A First Time Appointment (FTA) is a net-new meeting with a prospect you have never spoken to before. It is distinct from follow-up meetings, check-ins with existing customers, or internal conversations. Sales Gravy identifies the FTA as the single most important leading indicator of sales pipeline growth and revenue performance.

Why is the FTA a better sales metric than calls made or emails sent?

Calls made and emails sent are activity metrics that measure effort, not results. They do not predict whether new business is entering the pipeline. The FTA is a true leading indicator because it measures the first step in converting a stranger into a customer. More FTAs directly correlate to more pipeline and more closed revenue.

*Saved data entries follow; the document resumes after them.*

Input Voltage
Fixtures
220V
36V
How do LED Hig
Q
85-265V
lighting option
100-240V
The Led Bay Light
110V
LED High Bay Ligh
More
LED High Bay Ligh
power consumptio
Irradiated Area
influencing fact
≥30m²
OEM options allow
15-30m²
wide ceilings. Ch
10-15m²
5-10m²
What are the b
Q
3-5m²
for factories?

How do I track First Time Appointments in my CRM?

In tools like HubSpot or Salesforce, create a separate meeting type or activity category specifically labeled FTA. Track it independently from general meetings so you can isolate net-new prospect conversations from existing customer touchpoints. Review FTA counts weekly in pipeline meetings and use the number to reverse-engineer the activity levels needed to hit revenue goals.

What is the Moneyball approach to sales metrics?

The Moneyball approach to sales metrics, popularized by Sales Gravy, applies the same logic Billy Beane used to rebuild the Oakland A’s. Instead of chasing vanity metrics like raw activity volume, it focuses on the one leading indicator that predicts success. In baseball, that indicator is on-base percentage. In sales, it is the first-time appointment. Track the FTA, reverse-engineer the activity required to hit your target, and the results will follow.